___ Angezeigter Text ___
Abb. 2: Tiefgaragenabfahrt

Sabine Wirth, Stefan Wirth


Anwendbarkeit neuer technischer Regeln und Verordnungen der TGA in Gerichtsgutachten

Teil 3: Ist mit DIN EN 12056 und DIN 1986-100 ein Schutz vor Starkregenereignissen möglich? Bei vollständiger Beachtung der Regeln der Technik uneingeschränkt!


Der Sommer 2021 zeichnete sich durch eine Abfolge von Starkregenereignissen aus. Neben den dramatischen Flutschäden waren die Entwässerungsanlagen generell einer außergewöhnlichen Belastung ausgesetzt. DIN 1986-100 wurde bereits 2016 zur Anpassung absehbar erhöhter Starkregenereignisse zweimal neu aufgelegt. Nachfolgend wird aufgezeigt, dass kritische Details (Tiefgaragenabfahrten, innen liegende Regenwasserfallleitungen, innen liegende Rinnen, Lichtschächte, Kellerabgänge und Rückstauschutz) bei vollständiger Beachtung des technischen Regelwerks durchaus beherrscht werden können.
___ Bereitgestellte Angaben ___
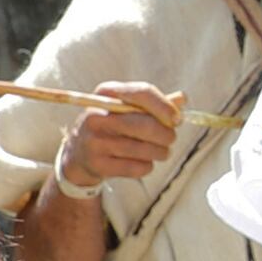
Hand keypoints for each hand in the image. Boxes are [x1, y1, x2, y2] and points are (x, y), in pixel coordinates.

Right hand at [59, 81, 185, 192]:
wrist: (78, 154)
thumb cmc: (111, 125)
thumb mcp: (125, 107)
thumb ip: (153, 103)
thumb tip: (183, 98)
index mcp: (106, 93)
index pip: (142, 93)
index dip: (165, 107)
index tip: (177, 119)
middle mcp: (96, 116)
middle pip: (145, 125)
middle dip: (166, 135)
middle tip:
___
# [Aufgabe 1]
In welchem Jahr wurde DIN 1986-100 laut dem angezeigten Text zweimal neu aufgelegt?
# [Aufgabe 2]
Übersetzen Sie bitte den Satz „Der Sommer 2021 zeichnete sich durch eine Abfolge von Starkregenereignissen aus.“ aus dem angezeigten Text ins Englische.
# [Aufgabe 3]
Stimmen die folgenden Aussagen mit dem angezeigten Text überein? Antworten Sie jeweils mit Ja oder Nein und zitieren Sie die entscheidenden Worte des Textes wörtlich.
(a) Im Sommer 2021 gab es eine Abfolge von Starkregenereignissen.
(b) Lichtschächte gehören zu den genannten kritischen Details.
(c) DIN 1986-100 wurde im Jahr 2021 neu aufgelegt.

# [Antwortbereich 1]
2016

# [Antwortbereich 2]
The summer of 2021 was marked by a series of heavy rain events.

# [Antwortbereich 3]
(a) Ja: „Der Sommer 2021 zeichnete sich durch eine Abfolge von Starkregenereignissen aus.“
(b) Ja: „kritische Details (Tiefgaragenabfahrten, innen liegende Regenwasserfallleitungen, innen liegende Rinnen, Lichtschächte, Kellerabgänge und Rückstauschutz)“
(c) Nein: „DIN 1986-100 wurde bereits 2016 zur Anpassung absehbar erhöhter Starkregenereignisse zweimal neu aufgelegt.“